Applying machine learning to SEC filings to find anomalous companies

Contemporary machine learning algorithms are well-suited to the complex, high-dimensional data associated with accounting records. In this short note we apply a simple unsupervised algorithm to find anomalous companies — those with accounting metrics that don’t match the statistical patterns implied by the bulk of the companies.

To do this we leverage the SEC structured financial statements data set, a regularly updated collection of the machine-readable numeric core of the financial disclosures regularly filed to the SEC through its EDGAR system. To avoid (fascinating) technical details that would deviate from the focus of this post, we restrict ourselves to a set of 3,858 electronic fillings using a consistent sub-vocabulary of variable tags: Assets, CashAndCashEquivalentsAtCarryingValue, CommonStockSharesAuthorized, LiabilitiesAndStockholdersEquity, NetIncomeLoss, RetainedEarningsAccumulatedDeficit, and StockholdersEquity.
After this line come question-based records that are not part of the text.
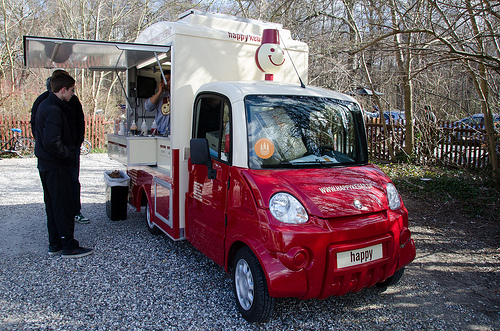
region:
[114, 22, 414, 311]
a small food truck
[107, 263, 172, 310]
pebbles on the ground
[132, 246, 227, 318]
pebbles on the ground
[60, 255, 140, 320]
pebbles on the ground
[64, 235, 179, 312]
pebbles on the ground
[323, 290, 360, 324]
pebbles on the ground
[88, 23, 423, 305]
truck is red and white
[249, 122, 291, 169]
orange decal on windshield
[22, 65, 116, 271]
people standing beside truck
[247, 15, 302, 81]
smiling face on truck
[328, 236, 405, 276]
white plate on front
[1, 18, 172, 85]
side door to truck open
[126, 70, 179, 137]
person inside the truck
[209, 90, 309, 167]
boxes inside the truck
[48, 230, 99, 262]
man's shoes are black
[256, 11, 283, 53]
character wearing red hat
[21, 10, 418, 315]
a food truck on a gravel road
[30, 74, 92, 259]
a man in all black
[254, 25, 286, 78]
a plastic clown atop a truck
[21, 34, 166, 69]
the window panel on a food truck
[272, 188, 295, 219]
the headlight on a truck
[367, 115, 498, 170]
a wooden fence near the road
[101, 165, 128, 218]
a garbage can sitting next to a truck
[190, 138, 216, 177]
a side window on the door of a truck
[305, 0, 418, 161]
a bare tree in the winter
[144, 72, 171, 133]
a man working in a food truck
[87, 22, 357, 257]
Small truck is white and red color.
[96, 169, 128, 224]
Trash is black and white color.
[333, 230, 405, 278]
Letters are red color.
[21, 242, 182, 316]
Road is grey color.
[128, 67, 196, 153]
One man is inside the truck to sell.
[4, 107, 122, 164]
Fence is brown color.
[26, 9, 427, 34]
Sky is blue color.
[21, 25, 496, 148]
Trees are behind the truck.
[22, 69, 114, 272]
Two people are standing in the road.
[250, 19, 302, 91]
Doll is in top of the truck.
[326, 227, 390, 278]
A license plate that says happy.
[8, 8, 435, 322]
A red food truck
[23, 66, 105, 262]
Two people in black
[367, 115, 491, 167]
A wooden picket fence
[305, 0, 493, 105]
Winter bare tres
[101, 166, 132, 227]
A trash can with liner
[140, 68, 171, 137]
Man working in the food truck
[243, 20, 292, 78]
A round head on top of the cab of the truck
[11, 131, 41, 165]
A spoked bicycle tire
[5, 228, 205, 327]
An area of gray gravel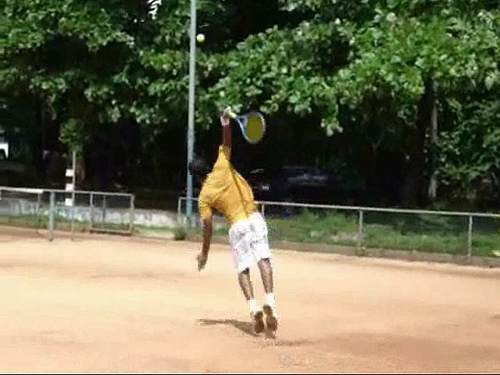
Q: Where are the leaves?
A: On the trees.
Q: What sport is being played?
A: Tennis.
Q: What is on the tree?
A: Green leaves.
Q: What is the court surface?
A: Clay dirt.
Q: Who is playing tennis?
A: The man with the yellow shirt.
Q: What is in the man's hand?
A: A tennis racket.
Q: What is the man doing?
A: Playing tennis.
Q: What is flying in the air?
A: The tennis ball.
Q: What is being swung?
A: A tennis racket.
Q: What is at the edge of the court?
A: A metal fence.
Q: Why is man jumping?
A: Hit ball.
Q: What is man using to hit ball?
A: Racket.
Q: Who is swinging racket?
A: Tennis player.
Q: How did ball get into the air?
A: It was hit.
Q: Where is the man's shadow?
A: Underneath him.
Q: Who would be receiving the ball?
A: Opponent.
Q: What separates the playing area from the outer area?
A: Fence.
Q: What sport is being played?
A: Tennis.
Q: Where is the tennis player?
A: In a tennis court.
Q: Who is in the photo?
A: A man.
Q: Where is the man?
A: Tennis Court.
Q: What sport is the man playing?
A: Tennis.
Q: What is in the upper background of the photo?
A: Trees.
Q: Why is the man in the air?
A: He jumped.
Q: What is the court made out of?
A: Dirt.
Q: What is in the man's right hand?
A: Tennis racquet.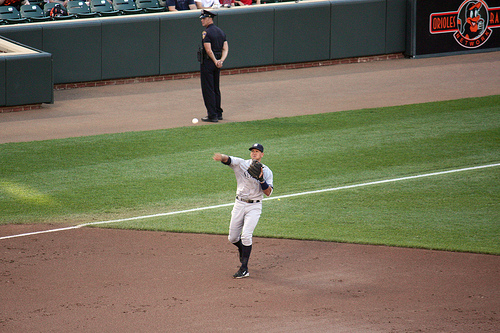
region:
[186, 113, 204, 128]
White game ball in flight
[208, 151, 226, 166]
Hand of ball player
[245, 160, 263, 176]
Gloved hand of ball player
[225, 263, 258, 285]
Feet of ball player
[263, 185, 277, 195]
Elbow of ball player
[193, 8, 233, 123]
Policeman on duty at game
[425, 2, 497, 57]
Advertisement on panel at game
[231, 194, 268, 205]
Belt for ball player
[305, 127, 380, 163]
Green grassy area on field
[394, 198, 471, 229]
Green grass on a baseball field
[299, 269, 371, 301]
Dirt on a baseball infield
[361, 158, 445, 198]
foul line on the left side of baseball field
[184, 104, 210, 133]
baseball in the air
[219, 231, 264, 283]
player wearing black socks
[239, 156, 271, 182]
player wearing a baseball glove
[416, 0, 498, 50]
team logo on sideline wall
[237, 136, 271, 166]
player wearing a black hat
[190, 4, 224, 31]
dark hat on a police officer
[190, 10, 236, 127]
police officer standing on side of field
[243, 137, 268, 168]
head of a person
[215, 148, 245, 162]
arm of a person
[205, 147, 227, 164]
hand of a person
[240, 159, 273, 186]
hand of a person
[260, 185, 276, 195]
elbow of a person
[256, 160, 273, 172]
shoulder of a person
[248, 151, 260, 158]
face of a person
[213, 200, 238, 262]
leg of a person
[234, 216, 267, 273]
leg of a person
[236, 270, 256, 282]
feet of a person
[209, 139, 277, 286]
Pitcher throwing a ball.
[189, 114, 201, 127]
Ball in midair.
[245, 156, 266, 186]
Mitt on the hand.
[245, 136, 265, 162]
Hat on the player.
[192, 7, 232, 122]
Security guard on the field.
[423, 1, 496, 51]
Emblem on the wall.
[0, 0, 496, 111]
Wall in the background.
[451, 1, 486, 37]
Bird in the emblem.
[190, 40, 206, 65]
Radio on security guard.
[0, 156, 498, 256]
White line on the field.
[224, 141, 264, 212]
grey and black shirt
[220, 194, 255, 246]
man has white pants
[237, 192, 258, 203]
man has black belt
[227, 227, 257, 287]
man has black socks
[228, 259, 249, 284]
black and white shoes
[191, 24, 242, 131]
police officer in foul ground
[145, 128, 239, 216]
green grass in outfield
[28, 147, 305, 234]
white line on foul ground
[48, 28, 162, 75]
green fence in foul ground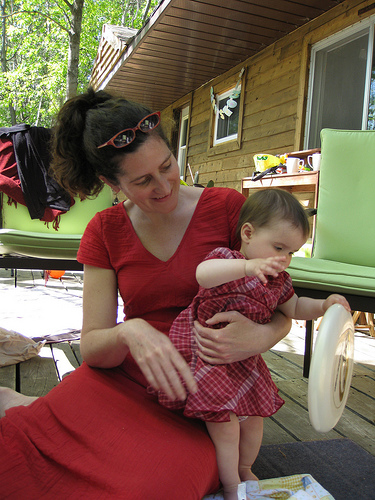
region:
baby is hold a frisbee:
[308, 294, 349, 433]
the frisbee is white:
[311, 299, 354, 434]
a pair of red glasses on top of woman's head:
[92, 110, 164, 149]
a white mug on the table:
[286, 154, 304, 174]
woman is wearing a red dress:
[0, 187, 237, 499]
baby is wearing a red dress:
[159, 247, 291, 426]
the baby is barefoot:
[214, 461, 255, 499]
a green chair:
[284, 119, 374, 379]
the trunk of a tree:
[62, 3, 83, 108]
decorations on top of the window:
[205, 67, 245, 117]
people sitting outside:
[40, 80, 345, 498]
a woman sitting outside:
[54, 71, 321, 428]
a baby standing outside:
[169, 167, 372, 471]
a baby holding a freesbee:
[188, 196, 366, 379]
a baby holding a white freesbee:
[169, 203, 373, 496]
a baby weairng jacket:
[174, 213, 374, 445]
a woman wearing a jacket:
[13, 111, 340, 498]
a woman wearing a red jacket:
[3, 151, 211, 474]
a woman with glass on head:
[81, 70, 279, 239]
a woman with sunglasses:
[76, 102, 268, 316]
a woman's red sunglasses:
[89, 109, 167, 148]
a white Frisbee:
[302, 302, 356, 432]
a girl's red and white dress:
[147, 246, 295, 422]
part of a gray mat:
[208, 435, 373, 498]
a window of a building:
[215, 93, 241, 139]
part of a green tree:
[0, 0, 154, 124]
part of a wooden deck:
[260, 316, 373, 462]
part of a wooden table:
[240, 172, 319, 199]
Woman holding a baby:
[2, 88, 353, 495]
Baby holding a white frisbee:
[165, 185, 356, 498]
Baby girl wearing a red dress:
[166, 188, 306, 425]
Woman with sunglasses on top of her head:
[53, 86, 185, 216]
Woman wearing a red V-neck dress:
[3, 87, 255, 497]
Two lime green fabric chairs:
[2, 121, 373, 318]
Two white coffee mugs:
[285, 150, 320, 174]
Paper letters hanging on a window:
[207, 76, 243, 122]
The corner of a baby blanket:
[232, 473, 352, 497]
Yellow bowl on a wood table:
[252, 150, 280, 175]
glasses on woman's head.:
[112, 111, 158, 153]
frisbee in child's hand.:
[314, 326, 343, 410]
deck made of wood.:
[31, 363, 46, 384]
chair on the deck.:
[341, 172, 359, 226]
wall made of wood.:
[261, 91, 288, 126]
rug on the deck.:
[19, 299, 61, 325]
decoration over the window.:
[207, 82, 239, 115]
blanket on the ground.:
[4, 339, 36, 363]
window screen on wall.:
[325, 54, 346, 111]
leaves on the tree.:
[84, 5, 104, 15]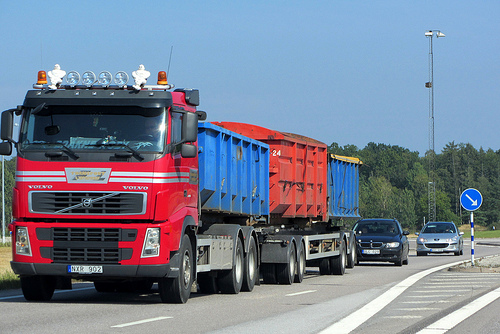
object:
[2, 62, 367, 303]
truck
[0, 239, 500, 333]
road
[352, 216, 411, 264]
car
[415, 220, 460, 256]
car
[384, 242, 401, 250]
front light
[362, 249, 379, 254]
license plate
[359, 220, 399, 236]
windshield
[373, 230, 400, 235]
windshield wiper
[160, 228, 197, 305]
front wheel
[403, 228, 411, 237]
rear view mirror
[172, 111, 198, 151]
rear view mirror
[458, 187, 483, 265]
pole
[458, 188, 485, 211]
sign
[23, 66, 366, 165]
roof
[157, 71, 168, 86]
light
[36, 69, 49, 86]
light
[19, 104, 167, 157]
windshield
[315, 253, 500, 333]
line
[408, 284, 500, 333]
line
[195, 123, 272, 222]
cargo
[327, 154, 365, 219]
cargo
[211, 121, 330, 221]
cargo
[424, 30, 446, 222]
tower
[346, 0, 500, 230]
distance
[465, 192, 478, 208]
arrow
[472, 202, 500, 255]
southeast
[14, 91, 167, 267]
front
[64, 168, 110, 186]
emblem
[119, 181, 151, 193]
volvo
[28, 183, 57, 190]
volvo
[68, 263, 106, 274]
license plate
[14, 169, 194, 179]
stripe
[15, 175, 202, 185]
stripe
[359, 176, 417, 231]
tree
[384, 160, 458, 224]
tree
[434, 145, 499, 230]
tree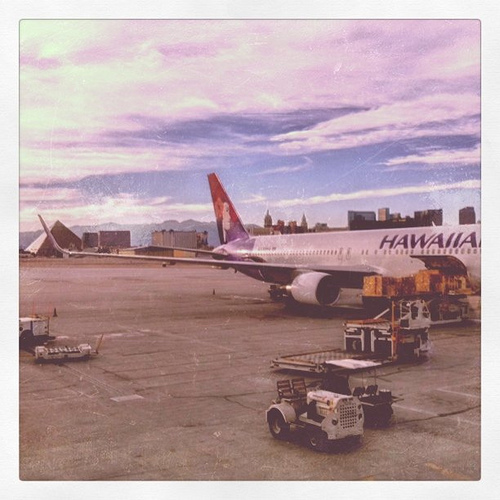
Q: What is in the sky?
A: Clouds.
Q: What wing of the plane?
A: Right.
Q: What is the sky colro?
A: Pink.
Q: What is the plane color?
A: White.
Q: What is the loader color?
A: White.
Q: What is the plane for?
A: Hawaii.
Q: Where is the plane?
A: Airport.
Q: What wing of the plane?
A: Left.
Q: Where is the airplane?
A: Parked at an airport.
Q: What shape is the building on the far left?
A: Pyramid.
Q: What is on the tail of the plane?
A: A woman's face.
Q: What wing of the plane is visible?
A: The right wing.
We use the reported company assets as a normalizing factor; while size is of course a variable of interest, we are looking for less obvious, scale-independent patterns and anomalies. The resulting normalized six-dimensional data set cannot be plotted, but a three-dimensional isometric embedding suggests the existence of non-trivial patterns and outliers:

Note that axis and values in the graph above are in many ways arbitrary; it’s simply a reasonable effort at representing in three dimensions the relative distances between points in the six-dimensional data space for the company fillings. What is meaningful is the presence of a dense core of overlapping points, together with a handful of far-away outliers.

We can’t perform this visual analysis on the original six-dimensional space, but we can fit an statistical model — in this case, a Gaussian mixture model — to capture the density patterns in the data, and then use that model to select outliers.

Fitting this statistical model and evaluating the implied density at each company, we see that although most companies live in “crowded” high-density neighborhoods, there are significant numbers of filings in very low-density neighborhoods — statistical outliers with few or no statistically similar companies:

The following are the five companies from the subset of 2017 SEC fillings our model identifies as the most anomalous:

Random as they might seem, these companies are all anomalous (or at least interesting) in concrete terms: they have zero revenue, have had their stock prices collapse, present weird numbers of employees, have systematically failed to introduce their SEC filings on time, etc. Other statistical outliers include Voltari Corp., DSwiss, Inc. (which had to change both executives and auditors), and Seven Stars Cloud Group, Inc., an AI/bitcoin/content/cloud/etc company that recently dismissed their registered public accounting firm and then slashed their guidance due to “[u]nanticipated personnel issues that led to internal communication and internal administrative oversights that materialized during the Company’s 2017 fiscal year.”

Note that the those events — and the associated stock price correction — happened after their report was filed into the EDGAR system; the filing was statistically anomalous on its own, and therefore a potential red flag.

Not all statistically anomalous companies, or statistically anomalous numbers inside a single company’s data, are necessarily red flags; there’s such a thing as a positive outlier. But the amount and richness of digitally available financial data makes it possible to detect in fairly automated and scalable ways companies, individuals, and transactions that are, to a mathematical model’s eyes, strange, and therefore worth looking into. In a world where analysts, investors, auditors, and regulators need to deal with enormous complexity under increasing time pressures, machine learning methods offer a way to even out the playing field.